■ **Instructions to follow**
Only the text carries over: repeat the records exactly and drop the images.

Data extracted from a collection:
===

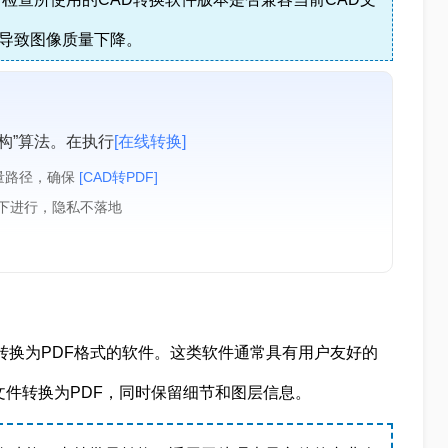
导致图像质量下降。
构”算法。在执行
[在线转换]
量路径，确保
[CAD转PDF]
境下进行，隐私不落地
转换为PDF格式的软件。这类软件通常具有用户友好的
文件转换为PDF，同时保留细节和图层信息。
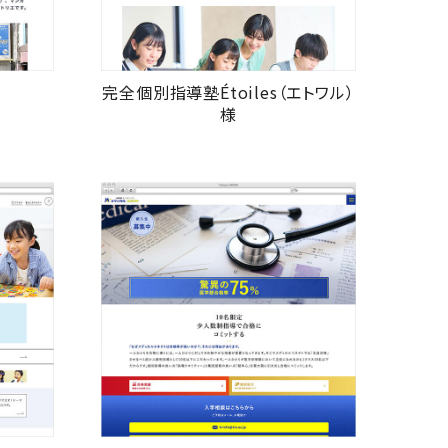
完全個別指導塾Étoiles（エトワル）
様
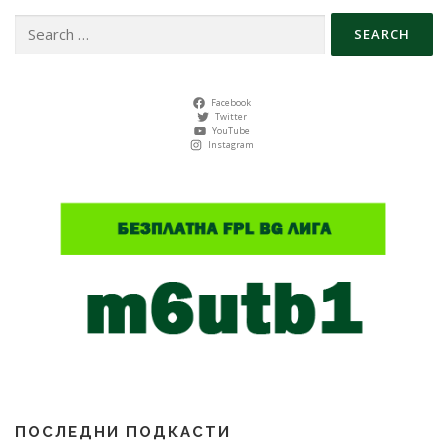
Search
for:
Facebook
Twitter
YouTube
Instagram
ПОСЛЕДНИ ПОДКАСТИ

===

■ **Response to the exercise**
导致图像质量下降。
构”算法。在执行
[在线转换]
量路径，确保
[CAD转PDF]
境下进行，隐私不落地
转换为PDF格式的软件。这类软件通常具有用户友好的
文件转换为PDF，同时保留细节和图层信息。
完全個別指導塾Étoiles（エトワル）
様
Search
for:
Facebook
Twitter
YouTube
Instagram
ПОСЛЕДНИ ПОДКАСТИ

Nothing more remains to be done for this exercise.